Passage provided
== == ==
# how to place springtails in tank



## fredsfrogs (May 3, 2010)

*just got a springtail culture and the person explained it real nice to me but i cant seem to remeber how i should get it started in the tank.. n\any simple instructions as i am preeetty sssllllloooww. lol *


----------



## jeffr (May 15, 2009)

fredsfrogs said:


> *just got a springtail culture and the person explained it real nice to me but i cant seem to remeber how i should get it started in the tank.. n\any simple instructions as i am preeetty sssllllloooww. lol *


Fill the container half way with water (I use distilled for springs) and pour them in leaving about 1/2 - 1 inch of water in the bottom. Springtails float


----------



## nepenthes (Mar 21, 2010)

I fill the container with water and suck them up with turkey baster.


----------



## frogface (Feb 20, 2010)

I use a turkey baster or a spoon. Gotta be quick though. They jump out


----------



## hexentanz (Sep 18, 2008)

Get a small slab of fernroot or cork and place it in the culture, then wait a bit. After a few hours they will transfer on to it. Once they have moved on to it you can take the slab out and tap it off in to the viv.


----------



## MeiKVR6 (Sep 16, 2008)

In our charcoal cultures we use one or two coconut chips (about 2" wide) and put the yeast on top of that... Once the chip is covered in springs we just pick it up and shake 'em all off into a vivarium.


----------



## stemcellular (Jun 26, 2008)

I use large magnolia or seagrape leaves, they congregate on them and I just tap them into the tank.


----------



## Enlightened Rogue (Mar 21, 2006)

Turkey baster.
Suck em up, shoot most of the water back into the culture and then shoot them into the viv. where ever you want.

John
Edit- I also only use charcoal-much better production and less mess. ( for me anyway)


----------



## SamsonsFrogs (Mar 4, 2009)

I have springtails in coco fiber and its allot easier that charcoal. Just scoop out a cup full and place in substrate. Its always best to seed the tank before there are any inhabitants. This way the springs can establish well in the tank.


----------



## fredsfrogs (May 3, 2010)

Thank you very much for all your input ..i have poured the water with some springtails in it in to taerratuim and have also put the moss and charcole as well as some mushroom in to the tank ..i hope it works. my galactonotus are always hungary..red spalsh back (very proud of them as not many have them.. well ppl do but still


----------



## Tony7781 (Jan 27, 2010)

I shake them into a container off of big charcoal pieces and dust them then dump them into my tank.


----------
== == ==
Problems to solve
#1 In the forum thread, what does hexentanz say to place in the culture so the springtails will move onto it?
#2 Reproduce the stretch of the forum thread from "## MeiKVR6 (Sep" through "into a vivarium.".
The items that come after the forum thread are separate material.
== == ==
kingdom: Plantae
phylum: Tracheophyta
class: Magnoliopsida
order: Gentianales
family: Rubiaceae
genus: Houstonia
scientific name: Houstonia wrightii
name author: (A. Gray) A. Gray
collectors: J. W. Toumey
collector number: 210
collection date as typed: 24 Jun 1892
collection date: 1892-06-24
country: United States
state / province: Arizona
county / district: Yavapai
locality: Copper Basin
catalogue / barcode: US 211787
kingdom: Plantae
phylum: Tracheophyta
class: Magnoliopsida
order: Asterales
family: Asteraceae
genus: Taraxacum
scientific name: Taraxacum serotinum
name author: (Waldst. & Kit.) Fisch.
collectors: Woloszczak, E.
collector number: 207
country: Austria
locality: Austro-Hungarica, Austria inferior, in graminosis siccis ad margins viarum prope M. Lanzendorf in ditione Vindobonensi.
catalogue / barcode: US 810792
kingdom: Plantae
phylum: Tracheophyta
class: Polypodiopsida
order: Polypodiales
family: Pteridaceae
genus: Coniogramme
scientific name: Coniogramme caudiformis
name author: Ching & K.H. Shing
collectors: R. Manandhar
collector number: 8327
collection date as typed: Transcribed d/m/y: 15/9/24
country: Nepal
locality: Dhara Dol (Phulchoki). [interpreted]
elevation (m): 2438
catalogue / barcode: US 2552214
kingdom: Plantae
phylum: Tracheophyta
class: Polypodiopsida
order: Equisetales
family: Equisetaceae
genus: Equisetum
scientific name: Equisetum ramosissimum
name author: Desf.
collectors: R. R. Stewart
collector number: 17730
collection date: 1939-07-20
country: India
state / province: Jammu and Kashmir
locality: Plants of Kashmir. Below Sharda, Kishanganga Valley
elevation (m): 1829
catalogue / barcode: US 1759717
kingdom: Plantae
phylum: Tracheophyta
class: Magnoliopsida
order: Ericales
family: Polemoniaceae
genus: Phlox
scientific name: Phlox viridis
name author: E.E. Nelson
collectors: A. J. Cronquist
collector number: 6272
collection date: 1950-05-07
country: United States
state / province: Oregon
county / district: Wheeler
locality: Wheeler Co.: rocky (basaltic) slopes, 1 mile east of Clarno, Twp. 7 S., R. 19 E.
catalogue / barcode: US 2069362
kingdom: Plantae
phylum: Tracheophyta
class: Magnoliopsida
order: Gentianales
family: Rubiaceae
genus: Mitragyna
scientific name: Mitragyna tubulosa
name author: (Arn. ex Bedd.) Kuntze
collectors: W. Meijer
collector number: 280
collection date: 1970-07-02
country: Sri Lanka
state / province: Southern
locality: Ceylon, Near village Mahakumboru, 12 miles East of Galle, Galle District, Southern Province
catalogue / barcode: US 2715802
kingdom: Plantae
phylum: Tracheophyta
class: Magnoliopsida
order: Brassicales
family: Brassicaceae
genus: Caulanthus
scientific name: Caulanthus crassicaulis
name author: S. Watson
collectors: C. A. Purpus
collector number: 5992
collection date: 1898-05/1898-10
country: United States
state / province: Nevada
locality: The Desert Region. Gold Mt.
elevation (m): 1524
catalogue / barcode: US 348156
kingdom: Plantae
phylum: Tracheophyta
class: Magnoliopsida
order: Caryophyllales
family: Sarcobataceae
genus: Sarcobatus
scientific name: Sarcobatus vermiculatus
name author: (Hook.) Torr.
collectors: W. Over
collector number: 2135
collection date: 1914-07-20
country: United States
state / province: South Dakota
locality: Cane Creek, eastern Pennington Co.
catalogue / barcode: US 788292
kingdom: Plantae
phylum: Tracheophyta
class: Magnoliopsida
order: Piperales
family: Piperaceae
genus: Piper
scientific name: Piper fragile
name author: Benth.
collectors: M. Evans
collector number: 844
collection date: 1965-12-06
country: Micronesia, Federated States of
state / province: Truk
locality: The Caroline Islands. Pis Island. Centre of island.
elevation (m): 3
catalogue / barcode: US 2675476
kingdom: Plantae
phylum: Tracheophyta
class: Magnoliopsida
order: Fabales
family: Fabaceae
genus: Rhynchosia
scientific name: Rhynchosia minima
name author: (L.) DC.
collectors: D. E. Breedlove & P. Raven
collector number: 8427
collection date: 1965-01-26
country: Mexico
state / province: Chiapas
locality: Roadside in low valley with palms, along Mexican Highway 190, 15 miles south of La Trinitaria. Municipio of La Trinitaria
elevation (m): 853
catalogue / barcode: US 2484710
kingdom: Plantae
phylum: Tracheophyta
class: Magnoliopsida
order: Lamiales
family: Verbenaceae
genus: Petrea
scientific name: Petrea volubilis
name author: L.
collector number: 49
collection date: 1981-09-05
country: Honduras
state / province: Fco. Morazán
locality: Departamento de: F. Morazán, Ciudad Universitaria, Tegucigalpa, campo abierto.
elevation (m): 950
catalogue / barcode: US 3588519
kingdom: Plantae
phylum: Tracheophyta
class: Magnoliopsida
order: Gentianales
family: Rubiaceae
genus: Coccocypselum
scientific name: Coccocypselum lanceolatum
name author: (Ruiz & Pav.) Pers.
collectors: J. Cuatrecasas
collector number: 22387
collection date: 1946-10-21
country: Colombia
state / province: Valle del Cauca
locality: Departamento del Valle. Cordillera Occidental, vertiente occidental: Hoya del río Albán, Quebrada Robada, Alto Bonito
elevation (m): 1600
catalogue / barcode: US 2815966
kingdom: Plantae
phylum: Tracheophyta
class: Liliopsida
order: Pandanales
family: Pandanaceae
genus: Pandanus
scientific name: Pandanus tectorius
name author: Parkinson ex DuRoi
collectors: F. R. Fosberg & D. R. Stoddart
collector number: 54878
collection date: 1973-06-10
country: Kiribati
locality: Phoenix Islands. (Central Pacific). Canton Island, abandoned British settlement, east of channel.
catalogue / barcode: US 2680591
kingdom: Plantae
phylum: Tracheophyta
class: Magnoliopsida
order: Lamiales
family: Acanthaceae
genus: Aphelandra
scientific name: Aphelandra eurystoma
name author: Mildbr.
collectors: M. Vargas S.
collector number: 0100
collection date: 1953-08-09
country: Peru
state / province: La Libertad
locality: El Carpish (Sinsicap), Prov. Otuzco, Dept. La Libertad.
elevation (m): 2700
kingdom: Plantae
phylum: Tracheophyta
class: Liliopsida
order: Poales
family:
== == ==
Task answers
#1 A small slab of fernroot or cork.

#2
## MeiKVR6 (Sep 16, 2008)

In our charcoal cultures we use one or two coconut chips (about 2" wide) and put the yeast on top of that... Once the chip is covered in springs we just pick it up and shake 'em all off into a vivarium.